Alkene hydrogenation is the addition of hydrogen gas (H2) to an alkene which saturates the bond and forms an alkane. Alkene hydrogenation reactions require a transition metal catalyst, such as Pt or Pd, to speed up the reaction. The hydrogenation reaction is used in this section to investigate the stability of alkenes, however, it will be discussed in greater detail in Section 8.7. Hydrogenation reactions are exothermic and the enthalpy change in this reaction is called the heat of hydrogenation (ΔH°hydrog). Since the double bond is breaking in this reaction, the energy released during hydrogenation is proportional to the energy in the double bond of the molecule. By comparing the heat of hydrogenations from a series of alkenes that produce the same alkane, a quantitative measure of relative alkene stabilities can be produced. These experiments will lead to an general understanding of structural features which tend to stabilize or destabilize alkenes.
A catalyst increases the reaction rate by lowering the activation energy of the reaction. Although the catalyst is not consumed in the reaction, it is required to accelerate the reaction sufficiently to be observed in a reasonable amount of time. Catalysts commonly used in alkene hydrogenation are: platinum, palladium, and nickel. The metal catalyst acts as a surface on which the reaction takes place. This increases the rate by putting the reactants in close proximity to each other, facilitating interactions between them. With this catalyst present, the sigma bond of H2 breaks, and the two hydrogen atoms instead bind to the metal (see #2 in the figure below). The (pi) bond of the alkene weakens as it also interacts with the metal (see #3 below).

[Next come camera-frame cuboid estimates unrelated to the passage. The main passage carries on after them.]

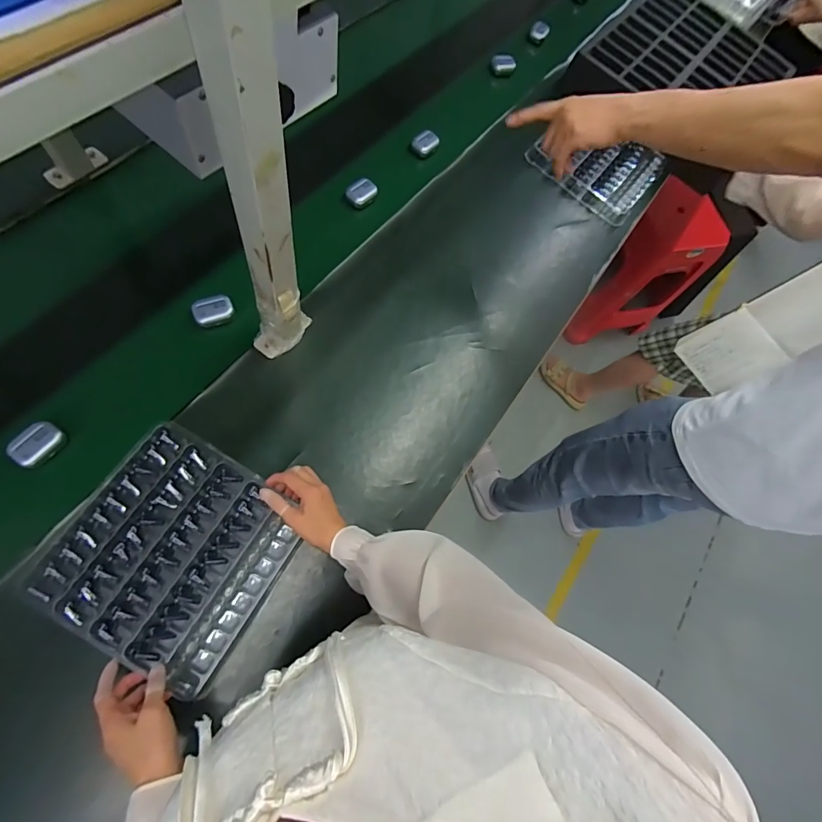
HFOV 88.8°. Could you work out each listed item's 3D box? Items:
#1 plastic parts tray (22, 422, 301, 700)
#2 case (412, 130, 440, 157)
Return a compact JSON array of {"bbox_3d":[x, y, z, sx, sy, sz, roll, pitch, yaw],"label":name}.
[{"bbox_3d":[-0.290,0.171,0.527,0.240,0.016,0.244,32,66,-2],"label":"plastic parts tray"},{"bbox_3d":[0.031,-0.539,0.846,0.042,0.027,0.054,37,69,13],"label":"case"}]

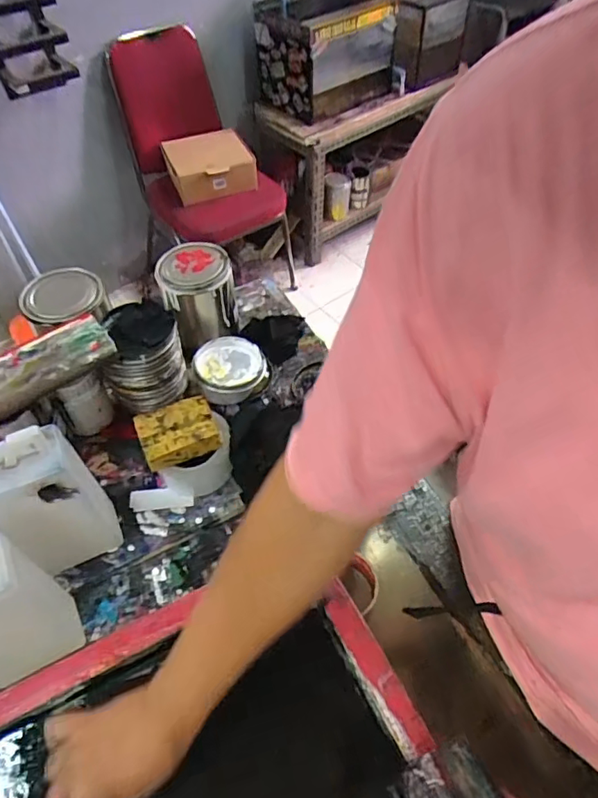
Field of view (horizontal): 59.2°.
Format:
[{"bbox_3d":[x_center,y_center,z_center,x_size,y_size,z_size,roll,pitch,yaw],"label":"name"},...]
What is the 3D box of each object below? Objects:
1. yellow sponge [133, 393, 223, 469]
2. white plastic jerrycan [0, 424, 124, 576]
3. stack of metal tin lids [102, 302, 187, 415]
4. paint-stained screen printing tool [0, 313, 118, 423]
[{"bbox_3d":[-0.150,0.040,0.656,0.095,0.036,0.073,-19,53,-13],"label":"yellow sponge"},{"bbox_3d":[-0.257,0.116,0.547,0.103,0.216,0.049,-31,57,-21],"label":"white plastic jerrycan"},{"bbox_3d":[-0.210,-0.059,0.714,0.104,0.115,0.097,-17,53,-11],"label":"stack of metal tin lids"},{"bbox_3d":[-0.316,-0.035,0.614,0.193,0.019,0.085,-36,58,-23],"label":"paint-stained screen printing tool"}]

Since both the reactants are bound to the metal catalyst, the hydrogen atoms can easily add, one at a time, to the previously double-bonded carbons (see #4 and #5 below). The position of both of the reactants bound to the catalyst makes it so the hydrogen atoms are only exposed to one side of the alkene. This explains why the hydrogen atoms add to same side of the molecule, called syn-addition.